Natural selection is the fundamental process driving evolution, describing how organisms better suited to their environment are more likely to survive and produce offspring. This mechanism operates based on four core components. There must be variation in traits among individuals, which must be heritable (passed down genetically). Because populations produce more offspring than the environment can support, a high rate of population growth leads to competition. This results in differential survival and reproduction, where individuals with advantageous, inherited traits contribute more to the next generation. The ways this selective pressure acts upon a population’s traits define the distinct types of natural selection.
Directional Selection
This mode of selection occurs when environmental pressure systematically favors one extreme phenotype over the average or the opposite extreme. This results in a sustained shift in the population’s average trait value over successive generations. If the traits within a population are plotted as a bell-shaped curve, directional selection causes this entire curve to slide toward the favored extreme. A compelling example is the evolution of antibiotic resistance in bacteria. When bacteria are exposed to an antibiotic, individuals with higher resistance levels are most likely to survive and reproduce. Consequently, the average resistance level of the subsequent population increases dramatically. Another case is the increasing body size of horses over geological time, where larger individuals were consistently favored.
Stabilizing Selection
Stabilizing selection preserves the status quo by favoring the intermediate or average phenotype and actively selecting against both extreme variations. This process reduces the overall spread of a trait within a population, making the distribution curve taller and narrower. Individuals at the far ends of the spectrum are less successful at survival or reproduction, resulting in reduced genetic variance for that trait. A well-known example is human birth weight. Infants who were very small or very large historically had lower survival rates than those of average weight. Birth weights around 7 pounds are optimal for survival, maintaining the trait’s average. Similarly, the clutch size (number of eggs laid by birds) is subject to stabilizing selection. Laying too few eggs results in a low number of offspring, but laying too many eggs can strain the parents’ ability to provide enough food, decreasing overall survival.
Disruptive Selection
Disruptive selection favors individuals at both ends of the phenotypic spectrum while selecting against the intermediate average trait. This pressure can cause a population’s trait distribution to become bimodal, appearing as two distinct peaks. The average phenotype is often the least successful because it is poorly suited to either of the available environmental niches. This process is a precursor to the formation of new species as it drives the population to diverge into two distinct groups. A clear illustration is found in African seedcracker finches, where beak size is key. Small-beaked finches crack small, soft seeds efficiently, while large-beaked finches crack large, hard seeds.
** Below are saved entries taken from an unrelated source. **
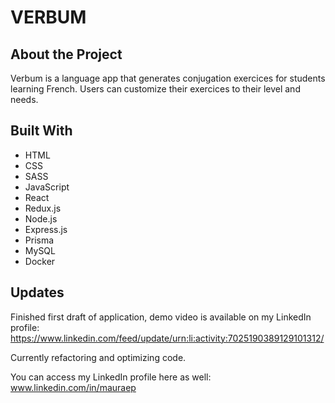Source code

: # VERBUM



## About the Project

Verbum is a language app that generates conjugation exercices for students learning French. Users can customize their exercices to their level and needs.

## Built With
- HTML
- CSS
- SASS
- JavaScript
- React
- Redux.js
- Node.js
- Express.js
- Prisma
- MySQL
- Docker 

## Updates

Finished first draft of application, demo video is available on my LinkedIn profile: https://www.linkedin.com/feed/update/urn:li:activity:7025190389129101312/

Currently refactoring and optimizing code.

You can access my LinkedIn profile here as well: www.linkedin.com/in/mauraep

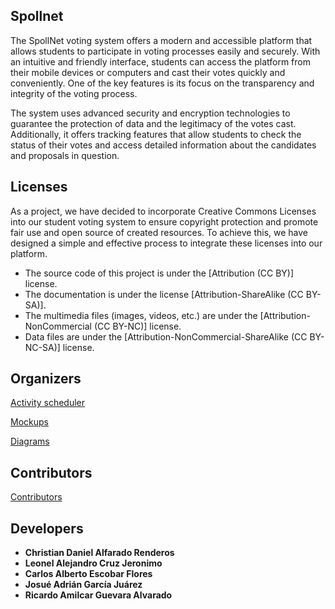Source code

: ## Spollnet
The SpollNet voting system offers a modern and accessible platform that allows students to participate in voting processes easily and securely. With an intuitive and friendly interface, students can access the platform from their mobile devices or computers and cast their votes quickly and conveniently.
One of the key features is its focus on the transparency and integrity of the voting process.

The system uses advanced security and encryption technologies to guarantee the protection of data and the legitimacy of the votes cast. Additionally, it offers tracking features that allow students to check the status of their votes and access detailed information about the candidates and proposals in question.

## Licenses
As a project, we have decided to incorporate Creative Commons Licenses into our student voting system to ensure copyright protection and promote fair use and
open source of created resources. To achieve this, we have designed a simple and effective process to integrate these licenses into our platform.

- The source code of this project is under the [Attribution (CC BY)] license.
- The documentation is under the license [Attribution-ShareAlike (CC BY-SA)].
- The multimedia files (images, videos, etc.) are under the [Attribution-NonCommercial (CC BY-NC)] license.
- Data files are under the [Attribution-NonCommercial-ShareAlike (CC BY-NC-SA)] license.

## Organizers
[Activity scheduler](https://trello.com/invite/spollnet/ATTIcd94de3af60d3ab84f47bb66a34f9d85A3D21D16)
 
[Mockups](https://www.figma.com/file/LYSqGwmlsNheiFXmDTjBOg/App-Mobile-(Community)?type=design&node-id=2%3A0&mode=design&t=yT2dz2j2k0slLvJo-1)
 
[Diagrams](https://app.diagrams.net/#G1VyuIOC_vt2RXtVw_tWNoHy7QH0aMx8xF#%7B%22pageId%22%3A%226-WXzx9mxk2itoo6lPSH%22%7D)

## Contributors
[Contributors](#contributors)

## Developers

* **Christian Daniel Alfarado Renderos**
* **Leonel Alejandro Cruz Jeronimo**
* **Carlos Alberto Escobar Flores**
* **Josué Adrián García Juárez**
* **Ricardo Amilcar Guevara Alvarado**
Medium-beaked birds are poor at both tasks and struggle to compete for food, leading to selection for both small and large beak extremes.
Sexual Selection
Sexual selection is a specialized form of natural selection driven by an organism’s ability to secure a mate, rather than its ability to survive environmental pressures like predation. It often results in the evolution of traits that may appear detrimental to survival but significantly boost reproductive success. This selection is divided into two mechanisms. Intrasexual selection involves direct competition between members of the same sex, typically males, for access to the opposite sex. This drives the evolution of armaments, such as the large antlers on male deer used for fighting or the robust size of elephant seals used to defend breeding territories. Intersexual selection, or mate choice, occurs when one sex (usually the female) chooses a mate based on desirable traits. This preference leads to the evolution of elaborate ornaments, such as the peacock’s ornate tail feathers or the bright plumage of many male birds, which signal genetic quality or fitness to the choosy female.